CMMC enforcement begins after eight years of warnings

The defense industry has had nearly a decade of warnings, but today (Monday, Nov. 10) marks the day that companies need to start complying with the government’s standards around how they protect controlled unclassified information.

Of course, they should have been complying with the National Institute of Standards & Technology’s SP 800-171 standard for the last eight years. But now the Cybersecurity Maturity Model Certification program begins in earnest.

Defense agencies will start requiring at least a Level 1 certification on new contracts. Level 1 requires self-certification for 15 controls that are part of 800-171. These cover basic cyber hygiene.

One year from today (Nov. 10, 2026), DOD will step things up by requiring Level 2 certification. This requires a third-party assessment of compliance with all 110 controls in the standard.

Then in the following year (Nov. 10, 2027), contracting officers can start requiring Level 3. This requires a higher level of certification, often involving an assessment by the Defense Industrial Base Cybersecurity Assessment Center.

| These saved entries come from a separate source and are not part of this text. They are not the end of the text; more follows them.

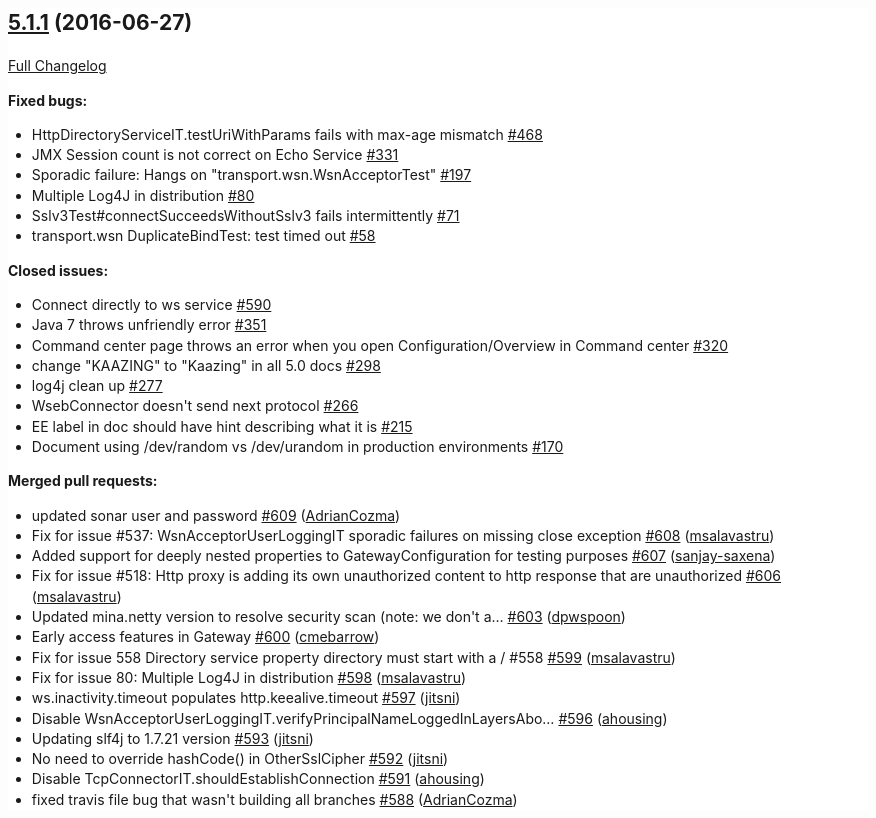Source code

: ## [5.1.1](https://github.com/kaazing/gateway/tree/5.1.1) (2016-06-27)
[Full Changelog](https://github.com/kaazing/gateway/compare/5.1.0...5.1.1)

**Fixed bugs:**

- HttpDirectoryServiceIT.testUriWithParams fails with max-age mismatch [\#468](https://github.com/kaazing/gateway/issues/468)
- JMX Session count is not correct on Echo Service [\#331](https://github.com/kaazing/gateway/issues/331)
- Sporadic failure: Hangs on "transport.wsn.WsnAcceptorTest" [\#197](https://github.com/kaazing/gateway/issues/197)
- Multiple Log4J in distribution  [\#80](https://github.com/kaazing/gateway/issues/80)
- Sslv3Test\#connectSucceedsWithoutSslv3 fails intermittently [\#71](https://github.com/kaazing/gateway/issues/71)
- transport.wsn DuplicateBindTest: test timed out [\#58](https://github.com/kaazing/gateway/issues/58)

**Closed issues:**

- Connect directly to ws service [\#590](https://github.com/kaazing/gateway/issues/590)
- Java 7 throws unfriendly error [\#351](https://github.com/kaazing/gateway/issues/351)
- Command center page throws an error when you open Configuration/Overview in Command center [\#320](https://github.com/kaazing/gateway/issues/320)
- change "KAAZING" to "Kaazing" in all 5.0 docs [\#298](https://github.com/kaazing/gateway/issues/298)
- log4j clean up [\#277](https://github.com/kaazing/gateway/issues/277)
- WsebConnector doesn't send next protocol [\#266](https://github.com/kaazing/gateway/issues/266)
- EE label in doc should have hint describing what it is [\#215](https://github.com/kaazing/gateway/issues/215)
- Document using /dev/random vs /dev/urandom in production environments [\#170](https://github.com/kaazing/gateway/issues/170)

**Merged pull requests:**

- updated sonar user and password [\#609](https://github.com/kaazing/gateway/pull/609) ([AdrianCozma](https://github.com/AdrianCozma))
- Fix for issue \#537: WsnAcceptorUserLoggingIT sporadic failures on missing close exception [\#608](https://github.com/kaazing/gateway/pull/608) ([msalavastru](https://github.com/msalavastru))
- Added support for deeply nested properties to GatewayConfiguration for testing purposes [\#607](https://github.com/kaazing/gateway/pull/607) ([sanjay-saxena](https://github.com/sanjay-saxena))
- Fix for issue \#518: Http proxy is adding its own unauthorized content to http response that are unauthorized [\#606](https://github.com/kaazing/gateway/pull/606) ([msalavastru](https://github.com/msalavastru))
- Updated mina.netty version to resolve security scan \(note: we don't a… [\#603](https://github.com/kaazing/gateway/pull/603) ([dpwspoon](https://github.com/dpwspoon))
- Early access features in Gateway [\#600](https://github.com/kaazing/gateway/pull/600) ([cmebarrow](https://github.com/cmebarrow))
- Fix for issue 558 Directory service property directory must start with a / \#558 [\#599](https://github.com/kaazing/gateway/pull/599) ([msalavastru](https://github.com/msalavastru))
- Fix for issue 80:  Multiple Log4J in distribution [\#598](https://github.com/kaazing/gateway/pull/598) ([msalavastru](https://github.com/msalavastru))
- ws.inactivity.timeout populates http.keealive.timeout [\#597](https://github.com/kaazing/gateway/pull/597) ([jitsni](https://github.com/jitsni))
- Disable WsnAcceptorUserLoggingIT.verifyPrincipalNameLoggedInLayersAbo… [\#596](https://github.com/kaazing/gateway/pull/596) ([ahousing](https://github.com/ahousing))
- Updating slf4j to 1.7.21 version [\#593](https://github.com/kaazing/gateway/pull/593) ([jitsni](https://github.com/jitsni))
- No need to override hashCode\(\) in OtherSslCipher [\#592](https://github.com/kaazing/gateway/pull/592) ([jitsni](https://github.com/jitsni))
- Disable TcpConnectorIT.shouldEstablishConnection [\#591](https://github.com/kaazing/gateway/pull/591) ([ahousing](https://github.com/ahousing))
- fixed travis file bug that wasn't building all branches [\#588](https://github.com/kaazing/gateway/pull/588) ([AdrianCozma](https://github.com/AdrianCozma))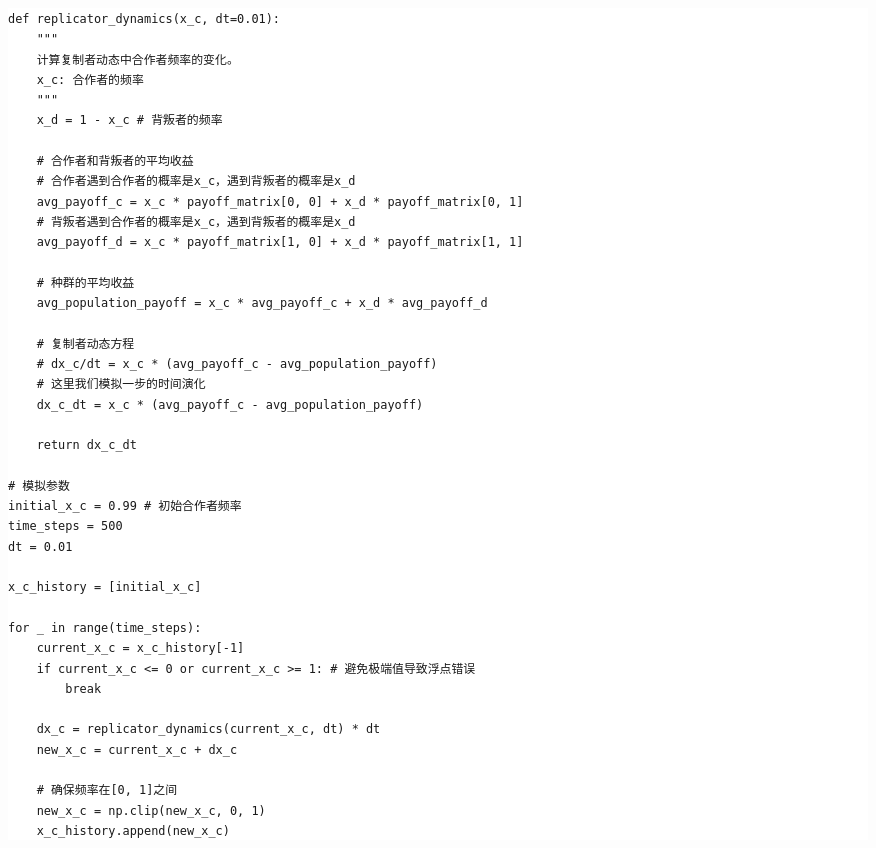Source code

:     def replicator_dynamics(x_c, dt=0.01):
        """
        计算复制者动态中合作者频率的变化。
        x_c: 合作者的频率
        """
        x_d = 1 - x_c # 背叛者的频率

        # 合作者和背叛者的平均收益
        # 合作者遇到合作者的概率是x_c，遇到背叛者的概率是x_d
        avg_payoff_c = x_c * payoff_matrix[0, 0] + x_d * payoff_matrix[0, 1]
        # 背叛者遇到合作者的概率是x_c，遇到背叛者的概率是x_d
        avg_payoff_d = x_c * payoff_matrix[1, 0] + x_d * payoff_matrix[1, 1]

        # 种群的平均收益
        avg_population_payoff = x_c * avg_payoff_c + x_d * avg_payoff_d

        # 复制者动态方程
        # dx_c/dt = x_c * (avg_payoff_c - avg_population_payoff)
        # 这里我们模拟一步的时间演化
        dx_c_dt = x_c * (avg_payoff_c - avg_population_payoff)
        
        return dx_c_dt

    # 模拟参数
    initial_x_c = 0.99 # 初始合作者频率
    time_steps = 500
    dt = 0.01

    x_c_history = [initial_x_c]

    for _ in range(time_steps):
        current_x_c = x_c_history[-1]
        if current_x_c <= 0 or current_x_c >= 1: # 避免极端值导致浮点错误
            break
        
        dx_c = replicator_dynamics(current_x_c, dt) * dt
        new_x_c = current_x_c + dx_c
        
        # 确保频率在[0, 1]之间
        new_x_c = np.clip(new_x_c, 0, 1) 
        x_c_history.append(new_x_c)
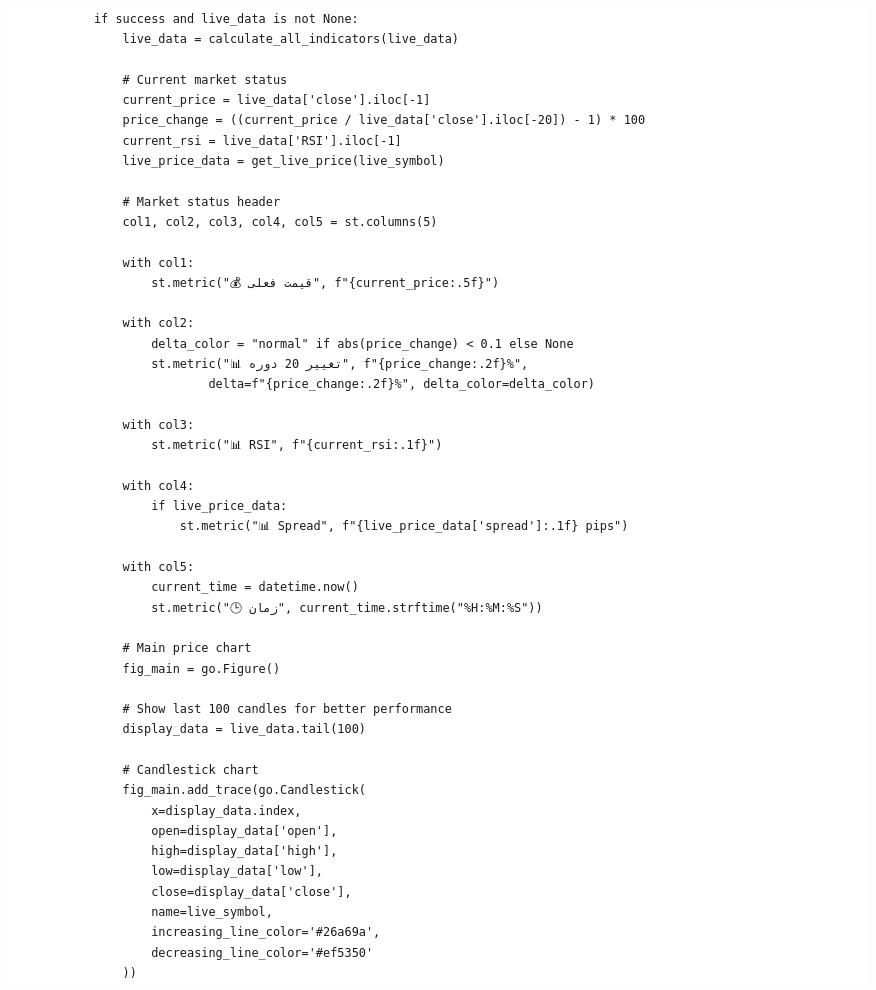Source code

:                 if success and live_data is not None:
                    live_data = calculate_all_indicators(live_data)
                    
                    # Current market status
                    current_price = live_data['close'].iloc[-1]
                    price_change = ((current_price / live_data['close'].iloc[-20]) - 1) * 100
                    current_rsi = live_data['RSI'].iloc[-1]
                    live_price_data = get_live_price(live_symbol)
                    
                    # Market status header
                    col1, col2, col3, col4, col5 = st.columns(5)
                    
                    with col1:
                        st.metric("💰 قیمت فعلی", f"{current_price:.5f}")
                    
                    with col2:
                        delta_color = "normal" if abs(price_change) < 0.1 else None
                        st.metric("📊 تغییر 20 دوره", f"{price_change:.2f}%", 
                                delta=f"{price_change:.2f}%", delta_color=delta_color)
                    
                    with col3:
                        st.metric("📊 RSI", f"{current_rsi:.1f}")
                    
                    with col4:
                        if live_price_data:
                            st.metric("📊 Spread", f"{live_price_data['spread']:.1f} pips")
                    
                    with col5:
                        current_time = datetime.now()
                        st.metric("🕒 زمان", current_time.strftime("%H:%M:%S"))
                    
                    # Main price chart
                    fig_main = go.Figure()
                    
                    # Show last 100 candles for better performance
                    display_data = live_data.tail(100)
                    
                    # Candlestick chart
                    fig_main.add_trace(go.Candlestick(
                        x=display_data.index,
                        open=display_data['open'],
                        high=display_data['high'],
                        low=display_data['low'],
                        close=display_data['close'],
                        name=live_symbol,
                        increasing_line_color='#26a69a',
                        decreasing_line_color='#ef5350'
                    ))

The Defense Department and cybersecurity observers began talking about the need to certify compliance with the NIST standard in 2017. CMMC got its start during the first Trump administration, then DOD continued to refine it and issue draft rules through the Biden administration.

“There is no excuse for industry to not be ready,” said Matthew Stern, chief security officer with Hypori, a mobile security provider.

But there do seem to be different levels of preparedness. There still seems to be two schools of thought when it comes to CMMC.

Nov. 10 is either a formalization of what companies should have been already, or “you think it’s a myth and it’s never going to happen,” said Michael Greenman, senior manager of cloud solutions with Deltek. “I’ve talked with both kinds of people.”

Greenman said he gave presentation that included the regulations, legal citations and other key language.

“Here’s where its codified, here’s all this stuff, and then the guy’s like, ‘I just don’t think its going to happen,’” Greenman said.

Given that the first year is primarily self-certification, companies still have time to get their third-party assessments completed before Level 2 kicks in November 2026.

But self-attestation is not a free pass. Companies that falsify their attestations face consequences under the False Claims Act, including civil and potentially criminal penalties.

The Justice Department’s Civil Cyber Fraud Initiative also applies, meaning whistleblowers — including competitors — can report false certifications and receive financial rewards for doing so.

For Level 2, the question is whether there will be enough third-party assessment organizations in place to evaluate as many as 70,000 contractors who will need the higher certification. Only about 450 currently have the certification.

Current estimates indicate there are about 85 3PAOs in place. The Cyber AB is a private sector organization chartered by DOD to manage the certification and approval of the assessors.

Officials at the Cyber AB did not respond to requests for comments on the number of 3PAOs in place or organizations in the pipeline awaiting approval to operate as an assessor.

Cyber AB holds a monthly town hall and they have reported that there is a backlog of people waiting for their background checks to become certified CMMC assessors. Once that backlog is addressed the number of 3PAOs should increase.

But the issue of limited access to assessors only emphasizes why defense contractors should already be well along their compliance journey.

CMMC marks a shift in how DOD will enforce cybersecurity compliance as it is not really a regulatory or enforcement type of process, Greenman and Stern said.

They said it is better to think of CMMC as market driven enforcement. Under the old enforcement regime, companies were self-certified but were then open to inspections and audits by DOD after the contract was awarded.

With CMMC, you have to have your certification before DOD can award the contract.

“Oh, you want to win this contract and all the money. Let me check and see your CMMC score. You don’t have one, so I can’t award you the contracts. That’s the rule. Sorry,” Greenman said. “It’s as simple as that. It’s a market-driven enforcement.”

In other words, you need to have the CMMC certification in order to do business with DOD.

Achieving a Level 2 or 3 certification is not a competitive advantage, Stern said.

“It’s past that. It’s table stakes,” Stern added. “If you aren’t prepared for Level 2 and you’re protecting CUI data, you won’t be able to bid on the contract again. You’ll be on the outside looking in.”